**DATA FOR THE TASK:**
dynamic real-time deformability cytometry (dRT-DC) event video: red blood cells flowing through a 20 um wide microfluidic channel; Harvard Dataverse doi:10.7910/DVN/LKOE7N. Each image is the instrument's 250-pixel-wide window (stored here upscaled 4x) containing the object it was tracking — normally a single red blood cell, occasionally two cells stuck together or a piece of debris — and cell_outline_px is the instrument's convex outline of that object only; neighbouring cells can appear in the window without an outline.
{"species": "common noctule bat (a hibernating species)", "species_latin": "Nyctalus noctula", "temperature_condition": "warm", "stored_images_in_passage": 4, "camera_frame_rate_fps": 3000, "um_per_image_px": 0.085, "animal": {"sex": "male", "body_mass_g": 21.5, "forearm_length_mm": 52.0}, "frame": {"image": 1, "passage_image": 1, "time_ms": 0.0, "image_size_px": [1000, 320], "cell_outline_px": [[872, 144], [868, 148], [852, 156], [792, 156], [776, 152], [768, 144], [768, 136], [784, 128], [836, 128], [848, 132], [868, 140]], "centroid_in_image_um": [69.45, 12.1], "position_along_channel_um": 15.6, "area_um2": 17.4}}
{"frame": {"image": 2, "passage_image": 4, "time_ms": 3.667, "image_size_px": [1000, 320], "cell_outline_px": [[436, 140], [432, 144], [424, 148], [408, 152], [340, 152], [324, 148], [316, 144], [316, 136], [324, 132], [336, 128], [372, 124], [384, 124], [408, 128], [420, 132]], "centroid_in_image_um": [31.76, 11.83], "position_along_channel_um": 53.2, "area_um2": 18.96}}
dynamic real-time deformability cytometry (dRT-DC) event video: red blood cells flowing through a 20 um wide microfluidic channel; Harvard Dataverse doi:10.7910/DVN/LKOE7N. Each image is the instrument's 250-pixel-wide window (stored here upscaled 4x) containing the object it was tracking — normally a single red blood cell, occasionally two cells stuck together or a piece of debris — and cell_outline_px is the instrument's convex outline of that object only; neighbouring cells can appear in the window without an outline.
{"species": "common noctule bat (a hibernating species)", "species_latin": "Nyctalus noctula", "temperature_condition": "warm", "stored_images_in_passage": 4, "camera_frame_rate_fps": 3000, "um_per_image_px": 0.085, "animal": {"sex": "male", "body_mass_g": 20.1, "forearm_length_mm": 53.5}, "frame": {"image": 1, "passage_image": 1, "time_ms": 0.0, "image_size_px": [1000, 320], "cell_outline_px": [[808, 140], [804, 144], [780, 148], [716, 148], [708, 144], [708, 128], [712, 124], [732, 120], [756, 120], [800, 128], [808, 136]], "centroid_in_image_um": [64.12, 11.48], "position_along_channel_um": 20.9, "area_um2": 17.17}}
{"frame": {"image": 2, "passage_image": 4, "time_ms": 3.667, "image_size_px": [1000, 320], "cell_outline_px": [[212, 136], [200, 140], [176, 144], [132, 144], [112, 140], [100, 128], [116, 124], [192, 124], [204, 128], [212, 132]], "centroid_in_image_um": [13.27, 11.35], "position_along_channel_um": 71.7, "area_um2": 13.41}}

**PROBLEM DETAILS:**
Reproduce the complete set of lines precisely as supplied.

**ANSWER TO THIS PROBLEM:**
dynamic real-time deformability cytometry (dRT-DC) event video: red blood cells flowing through a 20 um wide microfluidic channel; Harvard Dataverse doi:10.7910/DVN/LKOE7N. Each image is the instrument's 250-pixel-wide window (stored here upscaled 4x) containing the object it was tracking — normally a single red blood cell, occasionally two cells stuck together or a piece of debris — and cell_outline_px is the instrument's convex outline of that object only; neighbouring cells can appear in the window without an outline.
{"species": "common noctule bat (a hibernating species)", "species_latin": "Nyctalus noctula", "temperature_condition": "warm", "stored_images_in_passage": 4, "camera_frame_rate_fps": 3000, "um_per_image_px": 0.085, "animal": {"sex": "male", "body_mass_g": 21.5, "forearm_length_mm": 52.0}, "frame": {"image": 1, "passage_image": 1, "time_ms": 0.0, "image_size_px": [1000, 320], "cell_outline_px": [[872, 144], [868, 148], [852, 156], [792, 156], [776, 152], [768, 144], [768, 136], [784, 128], [836, 128], [848, 132], [868, 140]], "centroid_in_image_um": [69.45, 12.1], "position_along_channel_um": 15.6, "area_um2": 17.4}}
{"frame": {"image": 2, "passage_image": 4, "time_ms": 3.667, "image_size_px": [1000, 320], "cell_outline_px": [[436, 140], [432, 144], [424, 148], [408, 152], [340, 152], [324, 148], [316, 144], [316, 136], [324, 132], [336, 128], [372, 124], [384, 124], [408, 128], [420, 132]], "centroid_in_image_um": [31.76, 11.83], "position_along_channel_um": 53.2, "area_um2": 18.96}}
dynamic real-time deformability cytometry (dRT-DC) event video: red blood cells flowing through a 20 um wide microfluidic channel; Harvard Dataverse doi:10.7910/DVN/LKOE7N. Each image is the instrument's 250-pixel-wide window (stored here upscaled 4x) containing the object it was tracking — normally a single red blood cell, occasionally two cells stuck together or a piece of debris — and cell_outline_px is the instrument's convex outline of that object only; neighbouring cells can appear in the window without an outline.
{"species": "common noctule bat (a hibernating species)", "species_latin": "Nyctalus noctula", "temperature_condition": "warm", "stored_images_in_passage": 4, "camera_frame_rate_fps": 3000, "um_per_image_px": 0.085, "animal": {"sex": "male", "body_mass_g": 20.1, "forearm_length_mm": 53.5}, "frame": {"image": 1, "passage_image": 1, "time_ms": 0.0, "image_size_px": [1000, 320], "cell_outline_px": [[808, 140], [804, 144], [780, 148], [716, 148], [708, 144], [708, 128], [712, 124], [732, 120], [756, 120], [800, 128], [808, 136]], "centroid_in_image_um": [64.12, 11.48], "position_along_channel_um": 20.9, "area_um2": 17.17}}
{"frame": {"image": 2, "passage_image": 4, "time_ms": 3.667, "image_size_px": [1000, 320], "cell_outline_px": [[212, 136], [200, 140], [176, 144], [132, 144], [112, 140], [100, 128], [116, 124], [192, 124], [204, 128], [212, 132]], "centroid_in_image_um": [13.27, 11.35], "position_along_channel_um": 71.7, "area_um2": 13.41}}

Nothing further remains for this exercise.